Il volume ricostruisce il percorso di studi di Haussmann, la maturità classica, la facoltà di agraria all’Università di Firenze, la borsa di studio come sperimentatore presso la Stazione Chimico-Agraria di Torino e infine l’incarico a cui dedicherà la parte centrale della sua vita: direttore della Stazione di Praticoltura di Lodi dal 1948 a 1976. È del 1950 la sua prima importante opera nell’ambito degli studi sulla fertilità, ovvero L’evoluzione del terreno e l’agricoltura in cui afferma che solo la conoscenza delle leggi della pedogenesi potrà rendere proficua l’opera dell’agricoltore. Lo sforzo come direttore volge a rendere la Stazione un centro di ricerca con contatti internazionali e personale scientifico qualificato. La “vocazione” alla ricerca sarà un tratto costante della biografia di Haussmann, per il quale lo studio disinteressato, non volto a servire industrie potenti, doveva partire da una spinta interiore, non subordinata a pressioni altrui. Questo atteggiamento si riscontra anche nel valutare le proprie scelte di scienziato in prospettiva di un bene comune, nella protezione dei terreni e delle colture e non applicando all’agricoltura una semplificazione dell’ordinamento aziendale, esasperandone la produzione e la monocoltura.
Rispetto alla tutela dei territori Haussmann auspica una gestione collettiva dell’agricoltura che sia in grado di poterli difendere meglio dalla dittatura del mercato. Una gestione lontana però dalle coercizioni dei regimi socialisti di ispirazione comunista e vicina al sistema dei kibbuz israeliani.
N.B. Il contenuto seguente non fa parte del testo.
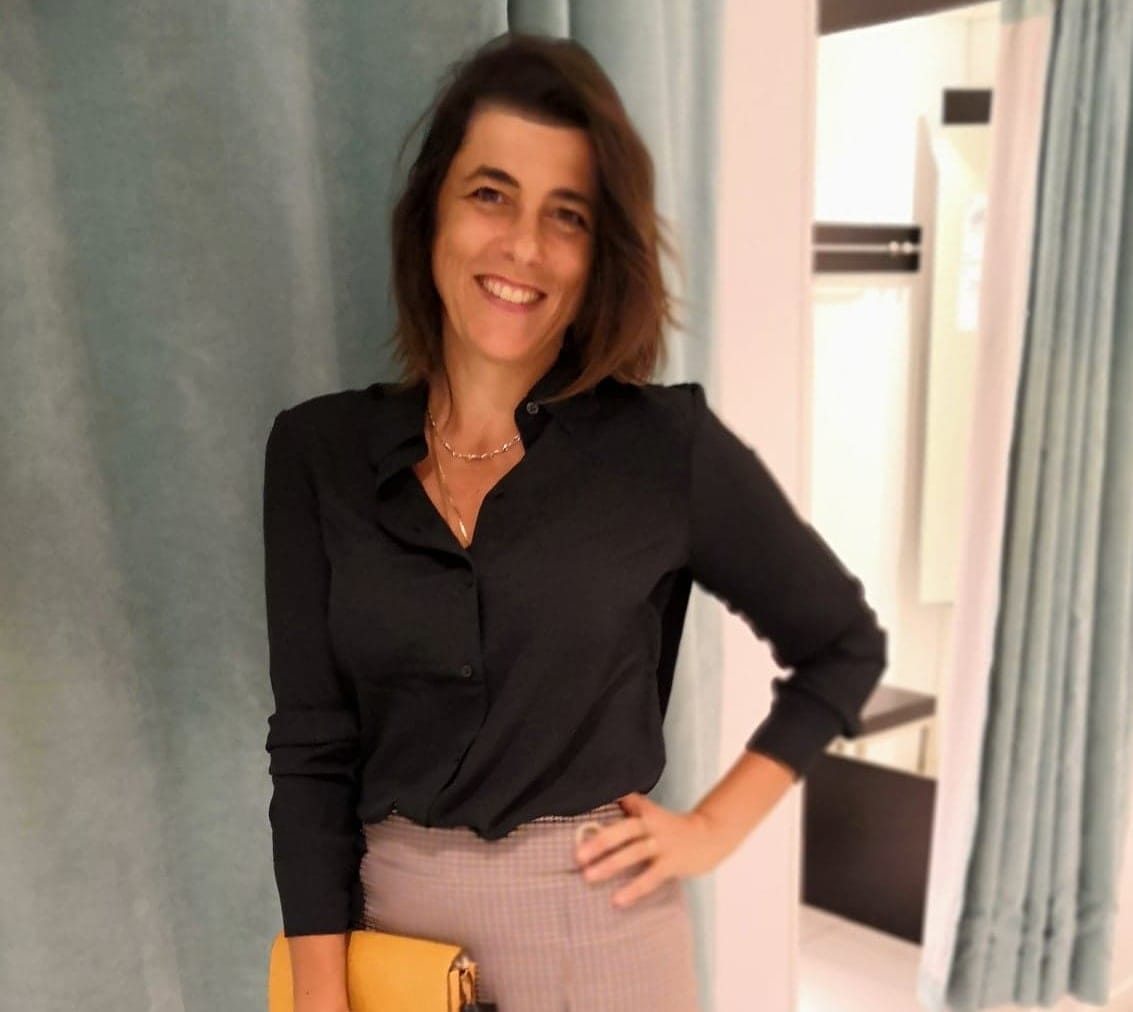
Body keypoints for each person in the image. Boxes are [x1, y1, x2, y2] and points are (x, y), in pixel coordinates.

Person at [262, 31, 886, 1012]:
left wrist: (713, 829)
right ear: (431, 211)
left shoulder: (662, 448)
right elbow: (311, 748)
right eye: (490, 194)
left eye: (567, 215)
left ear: (599, 256)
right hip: (393, 941)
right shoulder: (317, 453)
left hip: (599, 940)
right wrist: (319, 995)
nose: (522, 246)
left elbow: (841, 646)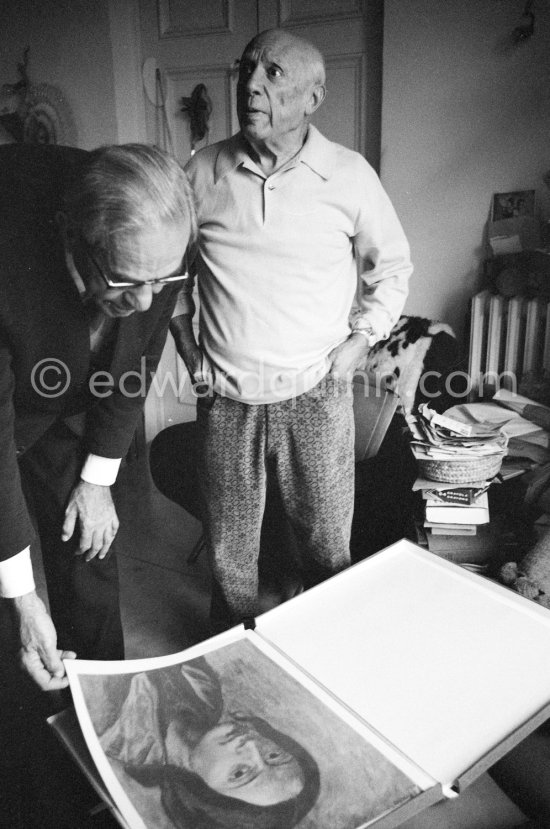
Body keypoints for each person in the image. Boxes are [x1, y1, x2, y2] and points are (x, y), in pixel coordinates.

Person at [162, 27, 413, 630]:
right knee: (231, 560)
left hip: (317, 395)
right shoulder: (203, 172)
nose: (251, 83)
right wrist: (189, 349)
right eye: (248, 68)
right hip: (227, 400)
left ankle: (326, 659)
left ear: (313, 98)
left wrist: (357, 346)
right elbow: (170, 274)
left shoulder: (349, 175)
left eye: (273, 73)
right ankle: (235, 667)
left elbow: (394, 268)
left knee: (327, 548)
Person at [0, 142, 195, 691]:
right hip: (11, 395)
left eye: (161, 282)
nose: (146, 299)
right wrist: (19, 593)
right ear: (72, 237)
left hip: (64, 402)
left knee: (87, 546)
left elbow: (139, 356)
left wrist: (97, 478)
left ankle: (107, 703)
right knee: (12, 607)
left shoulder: (159, 247)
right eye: (127, 283)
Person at [100, 656, 320, 828]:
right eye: (273, 755)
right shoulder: (208, 693)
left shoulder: (119, 740)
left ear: (198, 791)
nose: (251, 746)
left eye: (240, 773)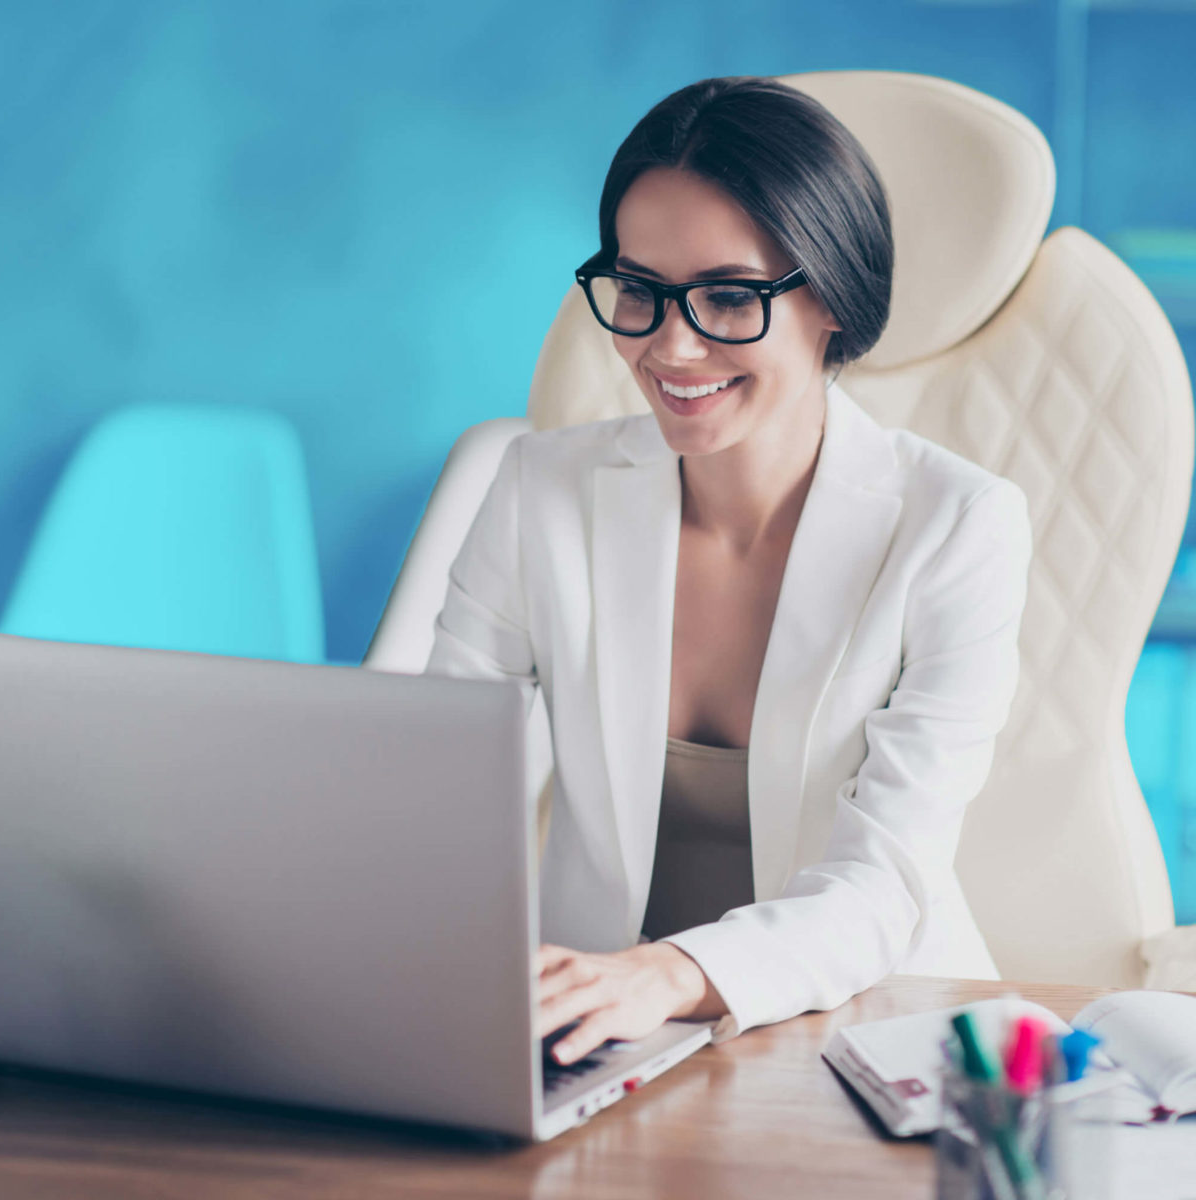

Si sente, nei suoi tentativi di coniugare l’aspetto tecnologico e umanistico, anche la corrispondenza e la collaborazione con Danilo Dolci, che intensifica il legame con il Sud d’Italia e che continuerà nel corso degli anni a ispirare azioni e riflessioni congiunte.
Amaro è l’epilogo della sua direzione alla Stazione di Praticoltura di Lodi, che lo segnerà profondamente nel corpo. Nel 76, raggiunti i 70 anni, scrisse al Ministero dell’Agricoltura per concludere il proprio incarico e indicare il nominativo più adatto per proseguire il lavoro di direttore, ovvero Pietro Rotili. Solo tre anni e mezzo più tardi questi potè assumerne la carica con un notevole dispendio di energie e di fatiche. Il tema della continuità era cruciale per Haussmann, il quale vedeva nel carattere aleatorio dell’esperienza il rischio della vita, “la salvezza sta nell’attaccamento, nell’immedesimazione all’impegno”. Le ultime settimane, raccolte nel silenzio, sono vissute in preparazione all’ultimo incontro, quello con l’Amico mai conosciuto. Il suo commiato può essere letto attraverso la recente riflessione dell’antropologo francese Maurice Godelier il quale spiega che a fondamento delle società umane c’è il sacro (non necessariamente religioso), inteso come ordinamento del mondo al di là del visibile, ed è attraverso il sacro che si fondano e rinsaldano le relazioni tra gli esseri umani.